Say what you will about long-term care insurance pricing, administration, and financial management strategies in the early to mid-1990s; you must speak well of the many product ideas insurers implemented at that time.
Back then, insurance companies sought to design LTCI products that would satisfy consumer needs and concerns. Nursing home-only policies saw coverage added for adult day care and assisted living facilities, home health care benefits substantially strengthened, and benefit period maximums changed to lifetime maximums.
Providers also altered the benefit qualification requirement of a three-day prior hospitalization stay to three distinct qualifications: deficiencies in activities of daily living, cognitive impairments or medical necessity. Some even found ways to profitably underwrite applicants with substandard health. How many know, for example, that Penn Treaty Network America Insurance Co. had a substandard product which may have been one of the most profitable per premium dollar of any LTCI product sold at that time?
Yet private LTC insurers were not satisfied with penetrating only 10% of the potential market. At the time, it appeared to me many in the industry had turned to the federal government for legislation that would raise awareness of and render credence to their products. When the Health Insurance Portability and Accountability Act of 1996 (HIPAA) was signed into law, the industry celebrated. Indeed, I recall being at an LTCI industry conference the day HIPAA’s passage was announced: Participants gave it a long round of applause.
However, soon thereafter and rather dramatically, LTCI product innovation came very close to a halt. Companies shifted focus to configuring products to satisfy HIPAA needs and the model regulations of the National Association of Insurance Commissioners (NAIC), and they assumed consumers would follow along with what the regulations expected of them. Some consumers did follow for a time, but not for long. Once insurers discovered that the cost of providing consumer-friendly benefits would exceed their pricing projections, they focused their efforts on obtaining premium rate increase approvals for their existing LTCI products and spared little effort on product innovation.
Premiums on new business increased and consumer interest plummeted. Essentially, insurers discovered they could no longer price standard LTC policies at levels the average customer would purchase. The equilibrium that is basic to the economic principle of supply and demand was no longer there.
About five years ago, the NAIC began to look for LTC product innovations to recommend, with the help of organizations such as the Society of Actuaries. The recommendations focused on how to keep premiums down through tax relief as well as changes to federal and state regulations that would not alter the basic benefit design. The suggestions did not materially address the long-term risks insurers face in this market.

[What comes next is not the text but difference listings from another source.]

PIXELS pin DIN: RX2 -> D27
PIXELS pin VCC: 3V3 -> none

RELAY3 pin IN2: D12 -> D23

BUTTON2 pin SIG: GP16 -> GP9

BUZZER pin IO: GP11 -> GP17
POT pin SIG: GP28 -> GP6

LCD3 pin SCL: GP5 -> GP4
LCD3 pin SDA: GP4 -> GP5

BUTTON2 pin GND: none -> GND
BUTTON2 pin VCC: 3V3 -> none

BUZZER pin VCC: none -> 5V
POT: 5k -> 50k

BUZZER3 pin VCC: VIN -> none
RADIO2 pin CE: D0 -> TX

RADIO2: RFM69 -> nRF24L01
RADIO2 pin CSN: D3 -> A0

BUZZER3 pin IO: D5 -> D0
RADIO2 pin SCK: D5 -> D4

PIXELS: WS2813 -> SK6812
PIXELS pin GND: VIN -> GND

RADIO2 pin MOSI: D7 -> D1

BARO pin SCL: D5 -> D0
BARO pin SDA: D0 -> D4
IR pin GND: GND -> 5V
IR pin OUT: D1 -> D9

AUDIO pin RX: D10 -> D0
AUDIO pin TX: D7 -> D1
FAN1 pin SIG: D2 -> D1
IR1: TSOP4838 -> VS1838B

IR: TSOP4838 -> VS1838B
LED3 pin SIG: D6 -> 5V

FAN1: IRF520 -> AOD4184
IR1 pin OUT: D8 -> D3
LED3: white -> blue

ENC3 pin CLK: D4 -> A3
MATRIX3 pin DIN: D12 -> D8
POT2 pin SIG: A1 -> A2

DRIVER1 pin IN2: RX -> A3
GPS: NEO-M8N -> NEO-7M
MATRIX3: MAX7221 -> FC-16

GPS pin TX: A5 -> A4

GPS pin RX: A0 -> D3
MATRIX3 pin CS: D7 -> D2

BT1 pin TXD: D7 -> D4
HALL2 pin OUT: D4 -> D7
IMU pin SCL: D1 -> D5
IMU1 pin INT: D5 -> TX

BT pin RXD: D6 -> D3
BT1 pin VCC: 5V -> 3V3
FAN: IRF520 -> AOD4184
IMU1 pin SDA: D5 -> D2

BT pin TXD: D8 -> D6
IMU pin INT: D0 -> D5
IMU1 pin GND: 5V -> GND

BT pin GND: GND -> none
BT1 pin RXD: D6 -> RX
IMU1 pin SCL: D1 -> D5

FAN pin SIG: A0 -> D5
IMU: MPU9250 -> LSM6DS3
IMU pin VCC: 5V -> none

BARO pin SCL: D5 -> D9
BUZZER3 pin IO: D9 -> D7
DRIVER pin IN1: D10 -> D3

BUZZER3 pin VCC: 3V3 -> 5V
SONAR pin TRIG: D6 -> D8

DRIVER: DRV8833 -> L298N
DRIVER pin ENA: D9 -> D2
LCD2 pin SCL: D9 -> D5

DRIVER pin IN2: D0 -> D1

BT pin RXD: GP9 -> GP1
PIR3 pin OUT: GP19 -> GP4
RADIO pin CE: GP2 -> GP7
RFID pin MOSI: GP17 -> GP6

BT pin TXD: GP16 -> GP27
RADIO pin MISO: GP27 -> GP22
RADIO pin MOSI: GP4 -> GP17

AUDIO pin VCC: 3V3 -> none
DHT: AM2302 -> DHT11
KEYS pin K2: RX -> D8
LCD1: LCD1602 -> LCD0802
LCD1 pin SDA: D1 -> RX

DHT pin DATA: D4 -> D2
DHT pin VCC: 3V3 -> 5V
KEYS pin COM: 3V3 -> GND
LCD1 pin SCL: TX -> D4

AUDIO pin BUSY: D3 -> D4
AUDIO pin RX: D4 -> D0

In hindsight, LTCI providers might have served themselves, and the market, more effectively by redesigning their products so that they would satisfy evolving consumer needs and desires while pricing at sustainable levels. Today, the market for traditional standalone LTCI is tiny, while the market for combination products continues to grow. Combination coverage appears to have replaced standalone LTC but is not able to expand beyond it, as the target market is an affluent one, comprising, ironically, just 10% of the total LTC market.
To penetrate the market of those who today are concerned about future long-term care needs, LTCI providers will need to combine strategies for financial sustainability with the consumer-driven product design focus of the early to mid-1990s. Simply put, we have to again consider what a large component of the LTC market truly wants and needs and focus on designing products that will meet those wants and needs.
Innovation in the LTC Insurance Market
In 2016, the American Academy of Actuaries published an issue brief that sought to provide guidance for LTCI product innovations which would serve the LTC coverage needs of the U.S.’s fast-growing elderly population.1 While the issue brief may have had regulatory and other potential public reforms in mind (groups such as the Urban Institute and the Bipartisan Policy Center had prepared reports around the same time with potential public reform ideas), the guidance can be useful for insurance companies.
Private innovation can resurge despite regulatory hurdles. I know from first-hand experience that entrepreneurial individuals can team together to solve the puzzle of developing products at price points which will meet consumers’ LTC financing needs. If the initial results are innovative, non-traditional products that may not necessarily comply with every state or federal regulation, companies may need to file and administer these novel products differently. Insurance companies definitely have the ability to innovate and, as state Medicaid budgets continue to climb, most states right now have the will to make something work.
Insurers should use government requirements to enhance progress rather than hamper it. Innovation in LTC product design may require more discussion with state and federal regulators, yet in the end, the gains from this additional effort may strengthen both LTCI products and its providers’ risk management capabilities.
Regulators and consumers are looking for affordable and innovative LTC solutions and are waiting for insurance companies to come up with them. My recommendation to LTC insurers: Resurrect the innovative approach of the early to mid-1990s and address the demand with viable products.
Reprinted with permission of Long-Term Care News, Society of Actuaries.